▶ **Exercise objective**:
Nothing in the entries below may be altered; print them as they stand.

*** Opening Input data ***

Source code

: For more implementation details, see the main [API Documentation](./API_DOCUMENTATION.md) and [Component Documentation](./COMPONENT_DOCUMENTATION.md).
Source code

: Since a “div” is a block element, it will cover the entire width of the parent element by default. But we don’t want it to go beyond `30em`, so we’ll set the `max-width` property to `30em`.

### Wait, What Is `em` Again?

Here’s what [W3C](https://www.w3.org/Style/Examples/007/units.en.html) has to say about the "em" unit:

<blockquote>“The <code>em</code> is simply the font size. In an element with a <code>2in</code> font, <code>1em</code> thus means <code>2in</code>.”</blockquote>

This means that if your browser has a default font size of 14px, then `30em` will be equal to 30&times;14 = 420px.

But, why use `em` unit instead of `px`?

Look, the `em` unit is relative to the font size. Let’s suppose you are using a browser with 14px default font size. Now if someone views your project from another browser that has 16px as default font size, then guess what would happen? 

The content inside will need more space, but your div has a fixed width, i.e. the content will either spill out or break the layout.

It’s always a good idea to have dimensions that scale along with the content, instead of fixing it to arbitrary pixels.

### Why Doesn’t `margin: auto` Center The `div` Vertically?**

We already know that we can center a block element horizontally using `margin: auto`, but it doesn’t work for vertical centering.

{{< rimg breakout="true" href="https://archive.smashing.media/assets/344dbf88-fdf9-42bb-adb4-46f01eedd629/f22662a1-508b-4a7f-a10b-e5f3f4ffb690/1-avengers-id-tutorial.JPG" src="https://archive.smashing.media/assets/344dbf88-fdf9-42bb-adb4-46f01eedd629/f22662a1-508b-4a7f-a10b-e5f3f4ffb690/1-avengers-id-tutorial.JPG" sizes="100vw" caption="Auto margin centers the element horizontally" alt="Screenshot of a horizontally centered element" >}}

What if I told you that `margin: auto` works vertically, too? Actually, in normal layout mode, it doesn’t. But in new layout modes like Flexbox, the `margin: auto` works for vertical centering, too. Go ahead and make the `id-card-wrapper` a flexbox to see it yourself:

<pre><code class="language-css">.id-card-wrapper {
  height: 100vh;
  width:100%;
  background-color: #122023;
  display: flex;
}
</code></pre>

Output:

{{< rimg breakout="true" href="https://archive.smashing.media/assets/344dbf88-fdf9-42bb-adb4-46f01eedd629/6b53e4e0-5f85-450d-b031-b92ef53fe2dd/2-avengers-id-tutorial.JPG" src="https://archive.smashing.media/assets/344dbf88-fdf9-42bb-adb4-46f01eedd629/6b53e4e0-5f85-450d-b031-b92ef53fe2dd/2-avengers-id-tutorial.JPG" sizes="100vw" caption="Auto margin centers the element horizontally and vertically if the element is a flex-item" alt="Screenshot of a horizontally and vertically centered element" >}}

*** Closing Input data ***

▶ **Task solution**:
Source code

: For more implementation details, see the main [API Documentation](./API_DOCUMENTATION.md) and [Component Documentation](./COMPONENT_DOCUMENTATION.md).
Source code

: Since a “div” is a block element, it will cover the entire width of the parent element by default. But we don’t want it to go beyond `30em`, so we’ll set the `max-width` property to `30em`.

### Wait, What Is `em` Again?

Here’s what [W3C](https://www.w3.org/Style/Examples/007/units.en.html) has to say about the "em" unit:

<blockquote>“The <code>em</code> is simply the font size. In an element with a <code>2in</code> font, <code>1em</code> thus means <code>2in</code>.”</blockquote>

This means that if your browser has a default font size of 14px, then `30em` will be equal to 30&times;14 = 420px.

But, why use `em` unit instead of `px`?

Look, the `em` unit is relative to the font size. Let’s suppose you are using a browser with 14px default font size. Now if someone views your project from another browser that has 16px as default font size, then guess what would happen? 

The content inside will need more space, but your div has a fixed width, i.e. the content will either spill out or break the layout.

It’s always a good idea to have dimensions that scale along with the content, instead of fixing it to arbitrary pixels.

### Why Doesn’t `margin: auto` Center The `div` Vertically?**

We already know that we can center a block element horizontally using `margin: auto`, but it doesn’t work for vertical centering.

{{< rimg breakout="true" href="https://archive.smashing.media/assets/344dbf88-fdf9-42bb-adb4-46f01eedd629/f22662a1-508b-4a7f-a10b-e5f3f4ffb690/1-avengers-id-tutorial.JPG" src="https://archive.smashing.media/assets/344dbf88-fdf9-42bb-adb4-46f01eedd629/f22662a1-508b-4a7f-a10b-e5f3f4ffb690/1-avengers-id-tutorial.JPG" sizes="100vw" caption="Auto margin centers the element horizontally" alt="Screenshot of a horizontally centered element" >}}

What if I told you that `margin: auto` works vertically, too? Actually, in normal layout mode, it doesn’t. But in new layout modes like Flexbox, the `margin: auto` works for vertical centering, too. Go ahead and make the `id-card-wrapper` a flexbox to see it yourself:

<pre><code class="language-css">.id-card-wrapper {
  height: 100vh;
  width:100%;
  background-color: #122023;
  display: flex;
}
</code></pre>

Output:

{{< rimg breakout="true" href="https://archive.smashing.media/assets/344dbf88-fdf9-42bb-adb4-46f01eedd629/6b53e4e0-5f85-450d-b031-b92ef53fe2dd/2-avengers-id-tutorial.JPG" src="https://archive.smashing.media/assets/344dbf88-fdf9-42bb-adb4-46f01eedd629/6b53e4e0-5f85-450d-b031-b92ef53fe2dd/2-avengers-id-tutorial.JPG" sizes="100vw" caption="Auto margin centers the element horizontally and vertically if the element is a flex-item" alt="Screenshot of a horizontally and vertically centered element" >}}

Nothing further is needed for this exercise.